И вот тут до вашей покорной слуги дошло.
Вся абсурдность ситуации предстала предо мной, словно подсвеченная жёстким светом софитов. Он вернулся. За мной. Через пять лет.
Через бесчисленное количество сброшенных звонков и его новых подружек. Через сотни несмененных вовремя памперсов. Через десятки бессонных температурных ночей. Через море пролитых слез. Через океан непролитых.
Первая Данькина улыбка. Первые шажки.
Четыре шва на расшибленном об угол шкафа лобике в полтора года.
Пробитая гвоздём пяточка в три.
Главный приз на новогоднем утреннике в четыре – Даня рассказывал стишок о семье.
Папины похороны.
Мой дебют на большой сцене с “Рельефом”.
Пять долгих и таких насыщенных лет. Болью и радостью, утратами и обретениями.
Наверное, со стороны это выглядело как истерика, но мне в самом деле стало смешно. Я хохотала, как на концерте Жванецкого. До слёз, до икоты, до колик в животе. Да, пожалуй, это была истерика.
- Кирюша, родненький, – выдавила я из себя сквозь смех через несколько минут. – А теперь серьёзно. Что. Ты. Здесь. Делаешь?

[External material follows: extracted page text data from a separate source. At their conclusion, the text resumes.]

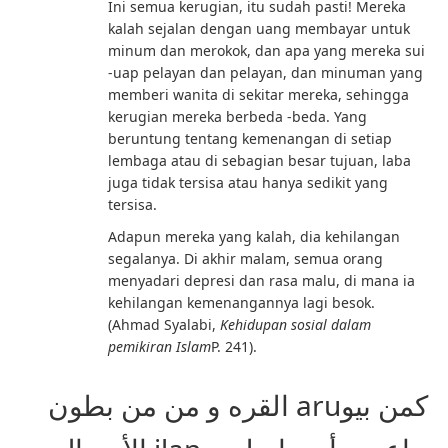
Ini semua kerugian, itu sudah pasti! Mereka
kalah sejalan dengan uang membayar untuk
minum dan merokok, dan apa yang mereka sui
-uap pelayan dan pelayan, dan minuman yang
memberi wanita di sekitar mereka, sehingga
kerugian mereka berbeda -beda. Yang
beruntung tentang kemenangan di setiap
lembaga atau di sebagian besar tujuan, laba
juga tidak tersisa atau hanya sedikit yang
tersisa.
Adapun mereka yang kalah, dia kehilangan
segalanya. Di akhir malam, semua orang
menyadari depresi dan rasa malu, di mana ia
kehilangan kemenangannya lagi besok.
(Ahmad Syalabi,
Kehidupan sosial dalam
pemikiran Islam
P. 241).
كمن بيوaru القره و من من بطون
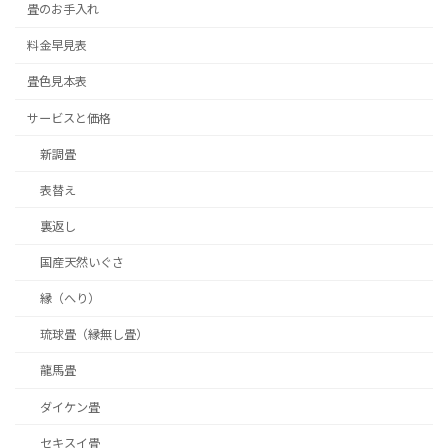
畳のお手入れ
料金早見表
畳色見本表
サービスと価格
新調畳
表替え
裏返し
国産天然いぐさ
縁（へり）
琉球畳（縁無し畳）
龍馬畳
ダイケン畳
セキスイ畳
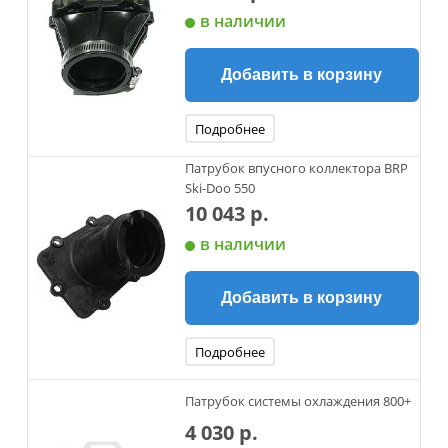
в наличии
Добавить в корзину
Подробнее
Патрубок впусного коллектора BRP
Ski-Doo 550
10 043 р.
в наличии
Добавить в корзину
Подробнее
Патрубок системы охлаждения 800+
4 030 р.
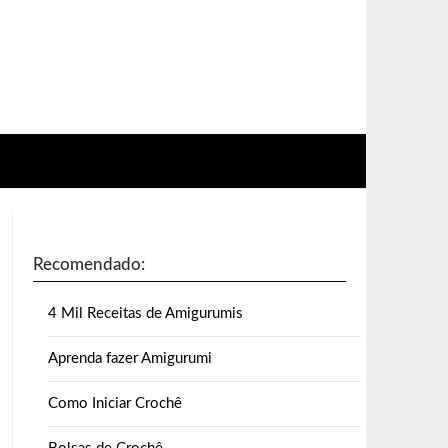
Recomendado:
4 Mil Receitas de Amigurumis
Aprenda fazer Amigurumi
Como Iniciar Crochê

- Вита, у тебя истерика. Принести воды?
- Лучше водки, – я ещё раз хохотнула и пошла в зал искать олежкину заначку. – Сейчас. Где-то тут было...
- Вита! – закричал он мне вслед, пытаясь перехватить за руку.
- Не ори, – я увернулась. – Даню разбудишь.
- Он здесь?
- А где ещё ему быть?
- Можно мне его увидеть? – Кирилл шёл следом за мной, и когда я, опешив от этой просьбы, застыла среди зала, прижался к спине и, обняв за плечи, зарылся лицом в мои волосы.
- Нет, – всю весёлость, или истерику, или что там это было, как ветром сдуло. Остался только ледяной комок чего-то колючего и жутко паскудного в животе. – Нет. Не можешь. И убери руки.
- Я так соскучился, солнце...
- Я сказала, руки убери!
- Ты мне не веришь, да? – Кирилл отпустил меня, но продолжал стоять вплотную к спине, так что я чувствовала его дыхание у себя на затылке.